ANALYSE. Genau genommen wäre ein Urnengang gleich notwendig, für SPÖ und ÖVP jedoch im Herbst gerade recht.
In der Sache kann man dem Salzburger Landeshauptmann Wilfried Haslauer (ÖVP) nicht widersprechen: Die Nationalratswahl erst zum spätest möglichen Zeitpunkt, also im Herbst 2018, abzuhalten, ist nicht vernünftig. SPÖ und ÖVP sind schon jetzt miteinander fertig. Nicht zuletzt in europapolitischen Fragen tun sie sich schwer, zu einer gemeinsamen Linie zu finden; doch das wäre für den EU-Vorsitz in der zweiten Hälfte des kommenden Jahres absolut notwendig.
Also ist es sinnvoll, die Österreicherinnen und Österreicher zum frühest möglichen Zeitpunkt zu den Urnen zu rufen.

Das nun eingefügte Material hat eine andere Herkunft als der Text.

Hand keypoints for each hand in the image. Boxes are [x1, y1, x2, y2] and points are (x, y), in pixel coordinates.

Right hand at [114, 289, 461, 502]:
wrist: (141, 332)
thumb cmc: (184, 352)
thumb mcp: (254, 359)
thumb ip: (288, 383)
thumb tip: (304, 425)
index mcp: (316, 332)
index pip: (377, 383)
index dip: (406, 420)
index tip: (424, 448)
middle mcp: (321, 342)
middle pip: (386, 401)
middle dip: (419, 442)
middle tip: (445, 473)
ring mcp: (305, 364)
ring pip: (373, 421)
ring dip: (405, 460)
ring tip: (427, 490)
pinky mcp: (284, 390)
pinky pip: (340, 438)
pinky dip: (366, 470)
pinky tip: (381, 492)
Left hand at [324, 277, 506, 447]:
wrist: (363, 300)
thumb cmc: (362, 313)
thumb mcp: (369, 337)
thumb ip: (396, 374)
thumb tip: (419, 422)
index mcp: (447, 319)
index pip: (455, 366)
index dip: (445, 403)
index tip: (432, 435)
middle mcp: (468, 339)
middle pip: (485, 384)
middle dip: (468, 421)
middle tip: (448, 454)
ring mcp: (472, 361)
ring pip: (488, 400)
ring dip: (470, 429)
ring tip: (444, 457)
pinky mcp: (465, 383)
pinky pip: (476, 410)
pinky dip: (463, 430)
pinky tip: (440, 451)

Vor dem Sommer geht es sich aufgrund des Fristenlaufs nicht mehr wirklich aus; in der Vorurlaubszeit ab Mitte Juni will niemand mehr mit einem Wahlkampf behelligt werden. Bleibt der Herbst, wie auch von Haslauer vorgeschlagen. Und was im Übrigen auch zumindest zwei (voraussichtlichen) Kanzlerkandidaten nur recht sein könnte: Amtsinhaber Christian Kern (SPÖ) und Herausforderer Sebastian Kurz (ÖVP). Wobei man korrekt sein sollte: Kurz würde ein solcher Zeitpunkt gerade noch und Kern gerade schon passen.
Noch hat Kurz die Themenführerschaft inne; dagegen ist ganz offensichtlich nicht anzukommen.

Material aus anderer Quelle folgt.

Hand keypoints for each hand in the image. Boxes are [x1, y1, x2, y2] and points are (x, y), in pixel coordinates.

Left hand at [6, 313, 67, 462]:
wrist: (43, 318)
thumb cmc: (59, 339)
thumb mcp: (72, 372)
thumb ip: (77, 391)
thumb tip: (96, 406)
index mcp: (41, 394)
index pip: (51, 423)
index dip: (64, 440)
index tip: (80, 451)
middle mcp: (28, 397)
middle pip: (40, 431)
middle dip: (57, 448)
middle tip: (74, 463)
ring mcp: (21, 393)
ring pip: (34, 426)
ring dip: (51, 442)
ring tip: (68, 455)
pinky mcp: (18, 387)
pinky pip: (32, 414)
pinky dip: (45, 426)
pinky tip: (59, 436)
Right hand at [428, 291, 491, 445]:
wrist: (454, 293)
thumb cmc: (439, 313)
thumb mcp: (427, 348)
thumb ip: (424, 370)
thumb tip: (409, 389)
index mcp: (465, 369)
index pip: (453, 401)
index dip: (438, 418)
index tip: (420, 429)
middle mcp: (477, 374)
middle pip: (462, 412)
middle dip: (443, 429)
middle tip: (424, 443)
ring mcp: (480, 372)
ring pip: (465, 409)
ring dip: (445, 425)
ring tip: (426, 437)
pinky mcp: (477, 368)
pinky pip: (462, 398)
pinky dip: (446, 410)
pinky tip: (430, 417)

Einzig für den dritten im Bunde, FPÖ-Chef Heinz-Christian Strache, ist’s aus heutiger Sicht zu spät: Für ihn hätte die Wahl schon im vergangenen Frühjahr stattfinden müssen. Wie nicht nur Umfragewerte, sondern auch die Ergebnisse des freiheitlichen Präsidentschaftskandidaten Norbert Hofer zeigen, hatte er da mit seiner Partei die besten Zeiten. Seither geht’s eher bergab.
Doch zurück zu Kanzler und Außenminister: Kern hätte bei einem Urnengang erst im kommenden Jahr das Problem, dass seine SPÖ in eine Depression stürzen könnte. Bei den Landtagswahlen, die im Frühjahr anstehen, hat sie in Salzburg, Tirol und Niederösterreich nichts zu gewinnen; sie muss vielmehr einen Absturz in die Bedeutungslosigkeit befürchten.
So gesehen könnte es Kern mit der Wahl nicht schnell genug gehen. Wäre da nicht ein anderes Problem: Noch hat er die innenpolitische Themenführerschaft nicht erobert; noch hat Sebastian Kurz ebendiese mit Flüchtlingen, Integration, Türkei etc. inne. Dagegen ist ganz offensichtlich nicht anzukommen. Nicht einmal mit einen „Plan A“. Doch das wird sich wieder ändern. Und das ist das Risiko für Kurz: Zu wirtschafts- und sozialpolitischen Fragen hat er noch keine Kompetenz entwickelt; setzen sie sich durch, ist folglich Kern im Vorteil, der schon länger darauf setzt.